Colleen Conway-Welch, Ph.D., dean of the Vanderbilt University School of Nursing, has been appointed to the National Bipartisan Commission on Medicare.

The 17-member commission is made up of 10 members of the Senate and the House of Representatives, as well as seven leaders in the health care community. Conway-Welch is the only nurse on the commission.

The federal commission was formed to recommend ways of preserving Medicare for 76 million baby-boomers. It is mandated to submit a report to Congress by March 1, 1999.

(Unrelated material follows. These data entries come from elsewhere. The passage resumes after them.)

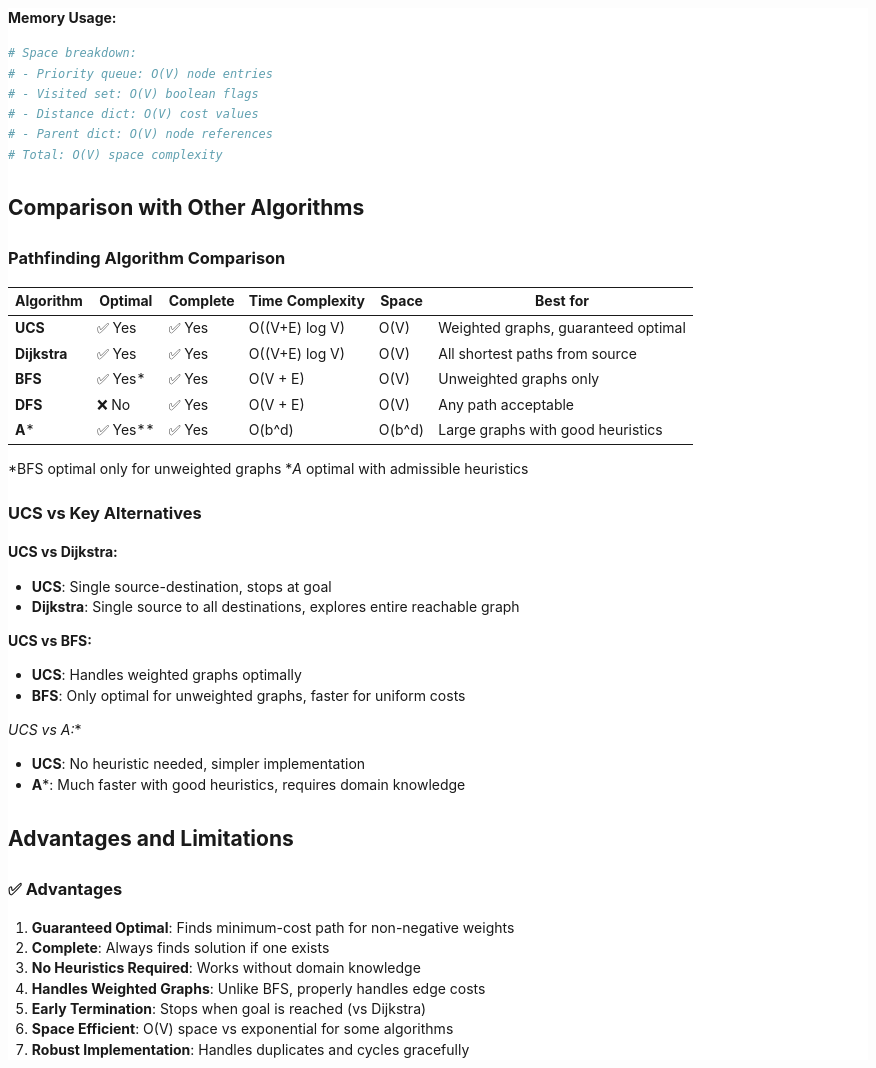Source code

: **Memory Usage:**
```python
# Space breakdown:
# - Priority queue: O(V) node entries
# - Visited set: O(V) boolean flags  
# - Distance dict: O(V) cost values
# - Parent dict: O(V) node references
# Total: O(V) space complexity
```

## Comparison with Other Algorithms

### Pathfinding Algorithm Comparison

| Algorithm | Optimal | Complete | Time Complexity | Space | Best for |
|-----------|---------|----------|----------------|-------|----------|
| **UCS** | ✅ Yes | ✅ Yes | O((V+E) log V) | O(V) | Weighted graphs, guaranteed optimal |
| **Dijkstra** | ✅ Yes | ✅ Yes | O((V+E) log V) | O(V) | All shortest paths from source |
| **BFS** | ✅ Yes* | ✅ Yes | O(V + E) | O(V) | Unweighted graphs only |
| **DFS** | ❌ No | ✅ Yes | O(V + E) | O(V) | Any path acceptable |
| **A*** | ✅ Yes** | ✅ Yes | O(b^d) | O(b^d) | Large graphs with good heuristics |

*BFS optimal only for unweighted graphs
**A* optimal with admissible heuristics

### UCS vs Key Alternatives

**UCS vs Dijkstra:**
- **UCS**: Single source-destination, stops at goal
- **Dijkstra**: Single source to all destinations, explores entire reachable graph

**UCS vs BFS:**
- **UCS**: Handles weighted graphs optimally
- **BFS**: Only optimal for unweighted graphs, faster for uniform costs

**UCS vs A*:**
- **UCS**: No heuristic needed, simpler implementation
- **A***: Much faster with good heuristics, requires domain knowledge

## Advantages and Limitations

### ✅ Advantages

1. **Guaranteed Optimal**: Finds minimum-cost path for non-negative weights
2. **Complete**: Always finds solution if one exists  
3. **No Heuristics Required**: Works without domain knowledge
4. **Handles Weighted Graphs**: Unlike BFS, properly handles edge costs
5. **Early Termination**: Stops when goal is reached (vs Dijkstra)
6. **Space Efficient**: O(V) space vs exponential for some algorithms
7. **Robust Implementation**: Handles duplicates and cycles gracefully

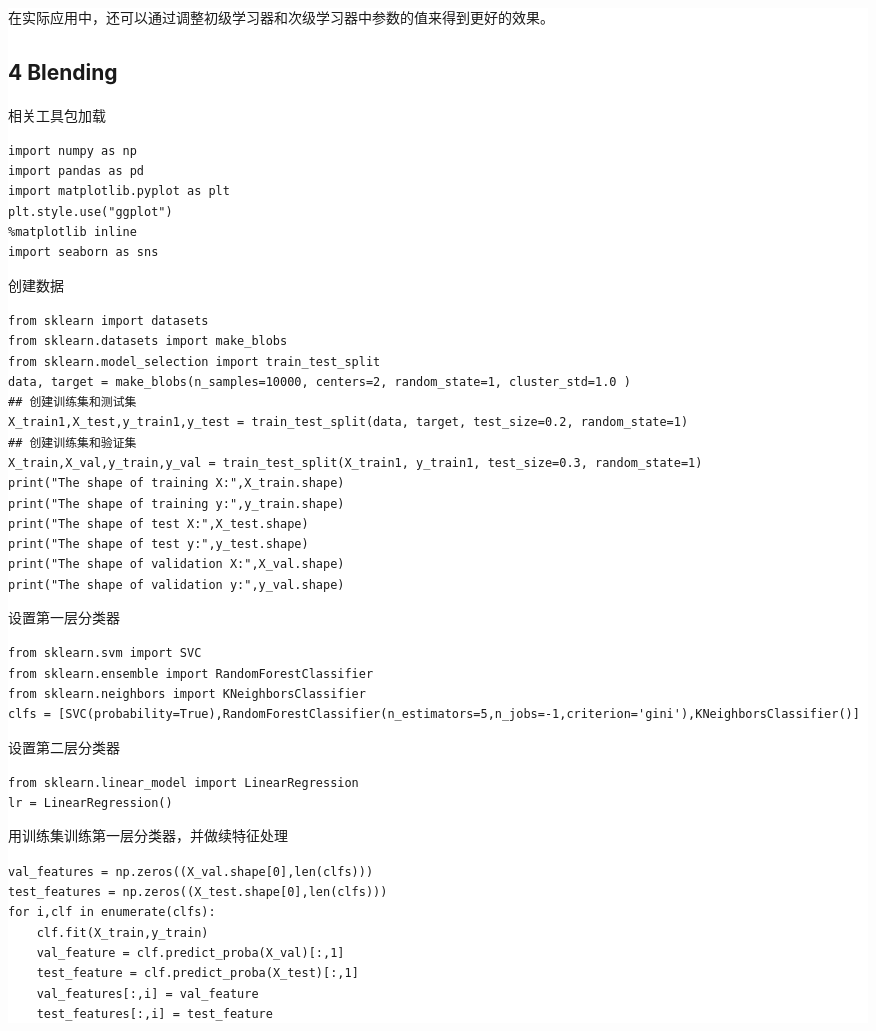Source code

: 在实际应用中，还可以通过调整初级学习器和次级学习器中参数的值来得到更好的效果。

## 4 Blending

相关工具包加载

```
import numpy as np
import pandas as pd 
import matplotlib.pyplot as plt
plt.style.use("ggplot")
%matplotlib inline
import seaborn as sns
```

创建数据

```
from sklearn import datasets 
from sklearn.datasets import make_blobs
from sklearn.model_selection import train_test_split
data, target = make_blobs(n_samples=10000, centers=2, random_state=1, cluster_std=1.0 )
## 创建训练集和测试集
X_train1,X_test,y_train1,y_test = train_test_split(data, target, test_size=0.2, random_state=1)
## 创建训练集和验证集
X_train,X_val,y_train,y_val = train_test_split(X_train1, y_train1, test_size=0.3, random_state=1)
print("The shape of training X:",X_train.shape)
print("The shape of training y:",y_train.shape)
print("The shape of test X:",X_test.shape)
print("The shape of test y:",y_test.shape)
print("The shape of validation X:",X_val.shape)
print("The shape of validation y:",y_val.shape)
```

设置第一层分类器

```
from sklearn.svm import SVC
from sklearn.ensemble import RandomForestClassifier
from sklearn.neighbors import KNeighborsClassifier
clfs = [SVC(probability=True),RandomForestClassifier(n_estimators=5,n_jobs=-1,criterion='gini'),KNeighborsClassifier()]
```

设置第二层分类器

```
from sklearn.linear_model import LinearRegression
lr = LinearRegression()
```

用训练集训练第一层分类器，并做续特征处理

```
val_features = np.zeros((X_val.shape[0],len(clfs)))
test_features = np.zeros((X_test.shape[0],len(clfs)))
for i,clf in enumerate(clfs):
    clf.fit(X_train,y_train)
    val_feature = clf.predict_proba(X_val)[:,1]
    test_feature = clf.predict_proba(X_test)[:,1]
    val_features[:,i] = val_feature
    test_features[:,i] = test_feature
```
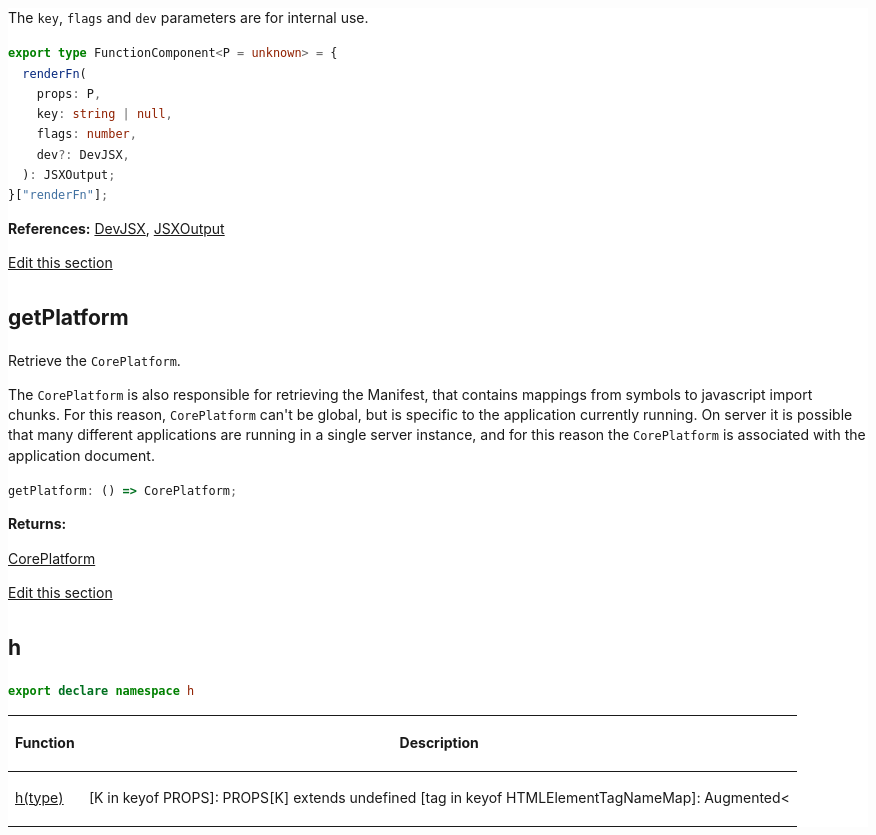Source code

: The `key`, `flags` and `dev` parameters are for internal use.

```typescript
export type FunctionComponent<P = unknown> = {
  renderFn(
    props: P,
    key: string | null,
    flags: number,
    dev?: DevJSX,
  ): JSXOutput;
}["renderFn"];
```

**References:** [DevJSX](#devjsx), [JSXOutput](#jsxoutput)

[Edit this section](https://github.com/QwikDev/qwik/tree/main/packages/qwik/src/core/render/jsx/types/jsx-node.ts)

## getPlatform

Retrieve the `CorePlatform`.

The `CorePlatform` is also responsible for retrieving the Manifest, that contains mappings from symbols to javascript import chunks. For this reason, `CorePlatform` can't be global, but is specific to the application currently running. On server it is possible that many different applications are running in a single server instance, and for this reason the `CorePlatform` is associated with the application document.

```typescript
getPlatform: () => CorePlatform;
```

**Returns:**

[CorePlatform](#coreplatform)

[Edit this section](https://github.com/QwikDev/qwik/tree/main/packages/qwik/src/core/platform/platform.ts)

## h

```typescript
export declare namespace h
```

<table><thead><tr><th>

Function

</th><th>

Description

</th></tr></thead>
<tbody><tr><td>

[h(type)](#)

</td><td>


  [K in keyof PROPS]: PROPS[K] extends undefined
  [tag in keyof HTMLElementTagNameMap]: Augmented<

"I am very honored to have been selected for the commission. I believe my background and experience as a nurse will allow me to listen with an open mind to all the proposals and testimonials that will come to our attention," said Conway-Welch.

Conway-Welch will be the third Tennessean and the first nurse to serve on the panel, joining U.S. Sen. Bill Frist, a former heart surgeon at Vanderbilt University Medical Center, and Samuel Howard, chief executive officer of Nashville-based Phoenix Healthcare Corp.

"The issues before the Medicare Commission are critically important to the long-term solvency of the program, to its ability to function in our changing health care delivery system, and, most importantly, to future generations of Medicare beneficiaries," said Dr. Harry R. Jacobson, vice chancellor for Health Affairs.

"I am not surprised that the health care expertise of Middle Tennessee is well recognized on the commission and could not be more pleased that Colleen has been asked to participate. Her expertise as a nurse, educator, and administrator will serve the commission well as they deliberate in the weeks ahead."

Conway-Welch holds a bachelor's degree in nursing from Georgetown University, a master's degree in nursing from Catholic University, and a Ph.D. in nursing from New York University.

She is a certified nurse-midwife, a member of the Institute of Medicine, and has served on numerous national councils, including President Ronald Reagan's commission on HIV.